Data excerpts
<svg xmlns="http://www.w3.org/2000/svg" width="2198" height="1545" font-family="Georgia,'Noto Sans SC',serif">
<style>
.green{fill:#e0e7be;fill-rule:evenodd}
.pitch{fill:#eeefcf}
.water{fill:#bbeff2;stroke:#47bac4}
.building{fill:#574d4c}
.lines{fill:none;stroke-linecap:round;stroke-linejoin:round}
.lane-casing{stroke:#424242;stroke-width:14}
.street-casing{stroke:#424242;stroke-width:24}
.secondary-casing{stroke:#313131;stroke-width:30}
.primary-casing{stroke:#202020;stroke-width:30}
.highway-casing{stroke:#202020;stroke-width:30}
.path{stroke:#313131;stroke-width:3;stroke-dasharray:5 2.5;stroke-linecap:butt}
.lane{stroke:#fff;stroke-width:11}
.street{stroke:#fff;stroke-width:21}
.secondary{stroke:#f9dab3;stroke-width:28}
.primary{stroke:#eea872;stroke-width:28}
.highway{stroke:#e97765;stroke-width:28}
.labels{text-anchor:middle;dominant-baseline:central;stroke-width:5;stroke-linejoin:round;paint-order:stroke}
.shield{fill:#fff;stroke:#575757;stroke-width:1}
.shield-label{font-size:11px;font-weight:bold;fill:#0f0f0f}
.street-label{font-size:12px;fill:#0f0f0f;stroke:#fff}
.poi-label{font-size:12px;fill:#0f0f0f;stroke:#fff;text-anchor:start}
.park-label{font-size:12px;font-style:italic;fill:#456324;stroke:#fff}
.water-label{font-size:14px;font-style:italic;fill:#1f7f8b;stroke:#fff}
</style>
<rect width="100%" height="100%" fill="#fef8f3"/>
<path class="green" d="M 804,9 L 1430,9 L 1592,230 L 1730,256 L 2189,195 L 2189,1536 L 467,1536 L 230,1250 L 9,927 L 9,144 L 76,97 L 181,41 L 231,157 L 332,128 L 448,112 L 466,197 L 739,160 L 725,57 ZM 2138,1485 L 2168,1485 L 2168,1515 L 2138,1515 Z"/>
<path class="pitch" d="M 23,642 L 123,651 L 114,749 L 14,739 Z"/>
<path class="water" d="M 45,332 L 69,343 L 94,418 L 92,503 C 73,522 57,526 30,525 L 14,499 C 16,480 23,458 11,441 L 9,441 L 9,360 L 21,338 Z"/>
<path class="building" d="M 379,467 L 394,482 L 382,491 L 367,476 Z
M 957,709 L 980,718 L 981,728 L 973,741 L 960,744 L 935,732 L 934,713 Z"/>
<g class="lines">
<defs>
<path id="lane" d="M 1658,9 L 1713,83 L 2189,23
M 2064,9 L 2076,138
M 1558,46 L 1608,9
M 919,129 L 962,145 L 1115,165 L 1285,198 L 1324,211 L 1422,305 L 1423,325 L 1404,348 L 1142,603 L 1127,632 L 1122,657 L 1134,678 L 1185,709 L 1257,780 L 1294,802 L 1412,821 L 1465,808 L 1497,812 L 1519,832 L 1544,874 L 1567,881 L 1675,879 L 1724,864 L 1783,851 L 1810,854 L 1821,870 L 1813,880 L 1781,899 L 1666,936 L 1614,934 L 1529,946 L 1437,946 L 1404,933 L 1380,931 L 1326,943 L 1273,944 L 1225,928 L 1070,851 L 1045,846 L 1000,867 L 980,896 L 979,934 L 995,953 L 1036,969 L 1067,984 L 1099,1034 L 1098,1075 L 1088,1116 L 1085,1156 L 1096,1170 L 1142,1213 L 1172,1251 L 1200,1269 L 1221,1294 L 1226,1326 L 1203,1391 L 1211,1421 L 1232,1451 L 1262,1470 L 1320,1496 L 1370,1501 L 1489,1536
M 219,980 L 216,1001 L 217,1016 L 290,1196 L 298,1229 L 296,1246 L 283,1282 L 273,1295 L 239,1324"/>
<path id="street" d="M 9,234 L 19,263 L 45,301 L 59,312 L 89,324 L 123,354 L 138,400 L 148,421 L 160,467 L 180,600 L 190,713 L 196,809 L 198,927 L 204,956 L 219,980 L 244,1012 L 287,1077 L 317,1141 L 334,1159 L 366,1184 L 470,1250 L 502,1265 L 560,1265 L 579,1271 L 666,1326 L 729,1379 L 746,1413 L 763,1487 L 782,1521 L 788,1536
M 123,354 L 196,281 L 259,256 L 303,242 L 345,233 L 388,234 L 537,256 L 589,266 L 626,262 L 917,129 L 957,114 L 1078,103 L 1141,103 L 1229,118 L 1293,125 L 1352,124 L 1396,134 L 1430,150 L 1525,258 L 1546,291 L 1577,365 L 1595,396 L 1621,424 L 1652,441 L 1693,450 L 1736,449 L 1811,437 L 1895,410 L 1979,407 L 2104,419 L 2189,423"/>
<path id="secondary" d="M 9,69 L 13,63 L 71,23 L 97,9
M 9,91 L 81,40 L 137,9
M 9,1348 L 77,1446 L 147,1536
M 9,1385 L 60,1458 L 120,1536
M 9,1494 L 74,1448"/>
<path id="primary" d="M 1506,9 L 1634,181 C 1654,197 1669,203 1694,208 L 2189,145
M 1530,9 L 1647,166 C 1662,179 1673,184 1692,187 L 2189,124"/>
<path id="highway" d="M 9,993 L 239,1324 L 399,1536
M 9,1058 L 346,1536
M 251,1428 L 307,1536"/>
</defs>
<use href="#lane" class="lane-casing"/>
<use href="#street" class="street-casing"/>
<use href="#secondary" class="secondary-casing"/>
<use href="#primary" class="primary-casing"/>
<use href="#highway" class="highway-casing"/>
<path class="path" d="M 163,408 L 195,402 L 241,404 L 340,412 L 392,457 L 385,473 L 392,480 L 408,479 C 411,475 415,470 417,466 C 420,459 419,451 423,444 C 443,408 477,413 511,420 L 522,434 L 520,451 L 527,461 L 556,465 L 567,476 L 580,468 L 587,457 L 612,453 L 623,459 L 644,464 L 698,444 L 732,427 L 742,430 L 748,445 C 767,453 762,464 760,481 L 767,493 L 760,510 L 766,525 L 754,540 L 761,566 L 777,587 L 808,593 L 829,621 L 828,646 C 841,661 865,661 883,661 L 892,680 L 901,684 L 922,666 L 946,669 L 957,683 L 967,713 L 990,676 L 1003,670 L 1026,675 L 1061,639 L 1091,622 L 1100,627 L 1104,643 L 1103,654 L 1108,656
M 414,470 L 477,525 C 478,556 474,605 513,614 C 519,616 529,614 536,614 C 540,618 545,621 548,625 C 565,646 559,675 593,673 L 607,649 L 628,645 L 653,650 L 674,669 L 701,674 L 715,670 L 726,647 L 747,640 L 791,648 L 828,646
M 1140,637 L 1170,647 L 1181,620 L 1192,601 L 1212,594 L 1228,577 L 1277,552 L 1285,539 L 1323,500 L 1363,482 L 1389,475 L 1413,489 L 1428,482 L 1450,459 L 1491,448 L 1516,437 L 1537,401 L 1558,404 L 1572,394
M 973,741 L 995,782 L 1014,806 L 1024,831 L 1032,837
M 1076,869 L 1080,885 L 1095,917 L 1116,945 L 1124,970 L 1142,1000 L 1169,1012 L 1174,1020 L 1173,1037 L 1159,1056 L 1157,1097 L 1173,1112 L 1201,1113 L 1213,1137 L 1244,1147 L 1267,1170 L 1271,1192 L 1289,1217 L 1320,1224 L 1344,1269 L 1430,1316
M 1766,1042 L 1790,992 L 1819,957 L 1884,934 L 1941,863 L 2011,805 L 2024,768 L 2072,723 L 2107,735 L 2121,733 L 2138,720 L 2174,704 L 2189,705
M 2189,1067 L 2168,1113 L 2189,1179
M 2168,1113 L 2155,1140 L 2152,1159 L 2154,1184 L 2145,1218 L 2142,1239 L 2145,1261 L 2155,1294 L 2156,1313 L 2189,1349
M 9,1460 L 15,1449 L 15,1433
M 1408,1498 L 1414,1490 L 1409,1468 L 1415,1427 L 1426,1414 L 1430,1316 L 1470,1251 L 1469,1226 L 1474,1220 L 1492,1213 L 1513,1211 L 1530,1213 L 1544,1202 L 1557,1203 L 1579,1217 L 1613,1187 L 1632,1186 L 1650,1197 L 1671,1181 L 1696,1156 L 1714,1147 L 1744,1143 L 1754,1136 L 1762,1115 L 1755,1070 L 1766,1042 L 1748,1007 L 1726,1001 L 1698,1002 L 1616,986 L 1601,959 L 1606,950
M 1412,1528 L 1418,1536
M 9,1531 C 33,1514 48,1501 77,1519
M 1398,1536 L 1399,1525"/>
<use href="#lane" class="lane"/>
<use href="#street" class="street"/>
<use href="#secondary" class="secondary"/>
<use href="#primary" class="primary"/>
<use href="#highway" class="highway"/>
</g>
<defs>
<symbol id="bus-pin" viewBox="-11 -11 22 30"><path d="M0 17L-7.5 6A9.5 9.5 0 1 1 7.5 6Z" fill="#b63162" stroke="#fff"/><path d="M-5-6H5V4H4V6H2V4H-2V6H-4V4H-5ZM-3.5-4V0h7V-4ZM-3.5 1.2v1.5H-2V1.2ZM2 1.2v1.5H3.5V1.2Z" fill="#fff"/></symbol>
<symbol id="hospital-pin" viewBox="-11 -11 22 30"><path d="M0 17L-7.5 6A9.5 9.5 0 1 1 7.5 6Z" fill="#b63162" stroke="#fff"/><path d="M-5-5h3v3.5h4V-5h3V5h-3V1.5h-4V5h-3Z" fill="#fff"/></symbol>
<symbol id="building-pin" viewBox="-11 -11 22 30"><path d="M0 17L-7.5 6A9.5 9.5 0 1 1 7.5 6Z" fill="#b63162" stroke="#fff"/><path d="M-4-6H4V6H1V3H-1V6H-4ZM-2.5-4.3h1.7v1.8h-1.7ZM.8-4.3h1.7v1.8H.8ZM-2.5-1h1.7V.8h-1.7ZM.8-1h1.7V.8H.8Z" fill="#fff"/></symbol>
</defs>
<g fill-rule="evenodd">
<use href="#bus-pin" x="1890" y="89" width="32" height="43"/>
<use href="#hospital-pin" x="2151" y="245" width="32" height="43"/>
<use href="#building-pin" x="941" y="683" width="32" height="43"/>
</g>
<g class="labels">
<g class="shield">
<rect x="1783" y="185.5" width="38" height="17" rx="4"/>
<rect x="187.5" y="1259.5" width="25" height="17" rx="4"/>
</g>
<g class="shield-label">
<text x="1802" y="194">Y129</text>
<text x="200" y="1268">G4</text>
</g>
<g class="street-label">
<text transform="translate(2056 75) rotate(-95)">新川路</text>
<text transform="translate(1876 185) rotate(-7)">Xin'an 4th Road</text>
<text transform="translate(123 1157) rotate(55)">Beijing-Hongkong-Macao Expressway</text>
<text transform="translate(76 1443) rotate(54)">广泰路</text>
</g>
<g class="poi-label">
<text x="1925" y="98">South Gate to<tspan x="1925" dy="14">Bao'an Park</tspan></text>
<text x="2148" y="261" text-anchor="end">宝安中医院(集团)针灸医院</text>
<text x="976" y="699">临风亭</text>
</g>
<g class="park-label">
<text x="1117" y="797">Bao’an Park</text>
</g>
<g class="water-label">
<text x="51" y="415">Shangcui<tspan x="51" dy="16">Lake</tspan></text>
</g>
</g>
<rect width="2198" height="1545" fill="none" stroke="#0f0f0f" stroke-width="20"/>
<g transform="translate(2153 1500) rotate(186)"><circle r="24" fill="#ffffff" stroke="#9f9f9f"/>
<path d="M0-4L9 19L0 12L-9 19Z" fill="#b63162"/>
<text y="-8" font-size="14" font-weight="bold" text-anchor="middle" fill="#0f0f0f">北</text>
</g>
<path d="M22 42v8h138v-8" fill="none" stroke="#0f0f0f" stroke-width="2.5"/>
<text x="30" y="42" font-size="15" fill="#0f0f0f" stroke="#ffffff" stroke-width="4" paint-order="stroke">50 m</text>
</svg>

About this task ▸ Please return every line of the records that contains the word "lines".

Completed exercise ▸
.lines{fill:none;stroke-linecap:round;stroke-linejoin:round}
<g class="lines">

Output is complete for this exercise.